**TRECHO PARA LEITURA:**
==*==
Vereador Rivelino Martins denuncia escândalo de superfaturamento no Carnaval 2017 de Cajazeiras

  • Autor: Redação - Data 16/05/2017

O vereador oposicionista Rivelino Martins (PSB) apresentou durante a sessão ordinária desta segunda-feira (15), na Câmara Municipal de Cajazeiras, um levantamento que denuncia um suposto superfaturamento dos gastos com os cachês das atrações que animaram o carnaval desse ano na cidade.

Em seu levantamento, Rivelino comparou a quantia paga pelo contrato dessas bandas pela Prefeitura Municipal de Cajazeiras e a quantia paga por outras entidades a essas mesmas bandas.

Em um dos contratos, a PMCZ contratou o show da cantora Márcia Felipe por 130 mil reais. De acordo com Rivelino, essa mesma atração foi contratada em outras cidades por 75 mil reais, ou seja, 55 mil reais a menos.

O mesmo aconteceu com a banda Saia Rodada que foi contratada por 80 mil reais para se apresentar em Cajazeiras, e teria se apresentado em outras cidades pela metade do valor pago pela Prefeitura de Cajazeiras.

A diferença mais gritante foi com o show do cantor Jonas Esticado. Em Cajazeiras o cantor cantou por 100 mil reais. Já em Guarabira, segundo Rivelino, o valor do show teria sido de 40 mil reais, 60 mil a menos.

Rivelino destacou fatos que ocorreram logo no início da gestão do prefeito José Aldemir, como por exemplo a assinatura de um decreto de emergência administrativa. Além disso, o parlamentar também elencou, com prints de matérias jornalísticas, a declaração de José Aldemir de que não usaria recursos públicos para a realização do carnaval. “Pasmem os senhores que contradizendo o que disse, a prefeitura gastou o valor de mais de meio milhão de reais dos cofres públicos que segundo ele, não se abririam para gastos com o carnaval”, disse Rivelino.

Veja seu discurso:

CAJAZEIRAS NÃO MERECE ESSE "JEITO CERTO". (O carnaval de Cajazeiras com fortes indícios de irregularidades)

Venho mais uma vez exercer o meu dever de vereador por Cajazeiras. O meu desejo é comum ao da maioria da população, que busca a boa política que traga mais qualidade de vida e menos desigualdade, mais transparência e menos corrupção, mais inclusão e menos favorecimento ilícito de apadrinhados.

A nossa legislação é farta de normas que tratam do zelo com a coisa pública. Mesmo assim, alguns gestores ousam e se mostram indiferentes as leis de probidade administrativa e praticam atos ilícitos e clientelistas.
==*==
**DADOS FORNECIDOS:**
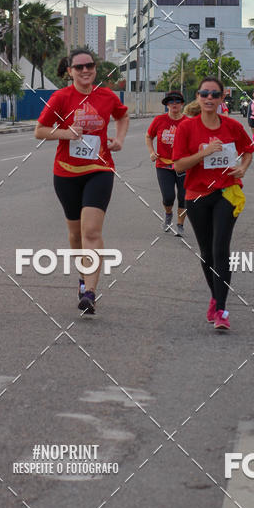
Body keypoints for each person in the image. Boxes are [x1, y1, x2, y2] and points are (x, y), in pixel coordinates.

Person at [35, 49, 129, 315]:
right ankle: (82, 277)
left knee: (91, 232)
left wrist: (119, 139)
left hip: (100, 169)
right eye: (79, 67)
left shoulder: (107, 96)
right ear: (70, 71)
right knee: (76, 234)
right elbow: (39, 131)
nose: (85, 70)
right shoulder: (61, 97)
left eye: (89, 65)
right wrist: (66, 133)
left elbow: (123, 115)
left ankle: (90, 291)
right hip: (66, 173)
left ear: (95, 69)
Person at [173, 77, 253, 331]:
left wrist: (242, 167)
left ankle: (221, 310)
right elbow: (178, 165)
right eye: (204, 94)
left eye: (214, 94)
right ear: (197, 97)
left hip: (226, 193)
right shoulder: (187, 128)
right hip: (196, 195)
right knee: (207, 252)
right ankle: (216, 296)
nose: (209, 98)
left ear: (221, 98)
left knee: (221, 249)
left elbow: (248, 149)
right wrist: (204, 153)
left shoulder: (231, 126)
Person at [146, 91, 187, 236]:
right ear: (167, 105)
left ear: (182, 104)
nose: (174, 104)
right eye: (171, 101)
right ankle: (168, 214)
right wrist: (152, 152)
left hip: (183, 166)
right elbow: (149, 136)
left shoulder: (188, 122)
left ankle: (180, 225)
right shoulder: (159, 120)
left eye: (177, 101)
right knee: (168, 197)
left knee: (183, 196)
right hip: (163, 165)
==*==
**O QUE SE PEDE:** De acordo com a notícia sobre o carnaval de Cajazeiras, por quanto a prefeitura contratou o show da cantora Márcia Felipe? As linhas não têm nenhum papel nesta atividade.

**RESULTADO DO EXERCÍCIO:** Por 130 mil reais.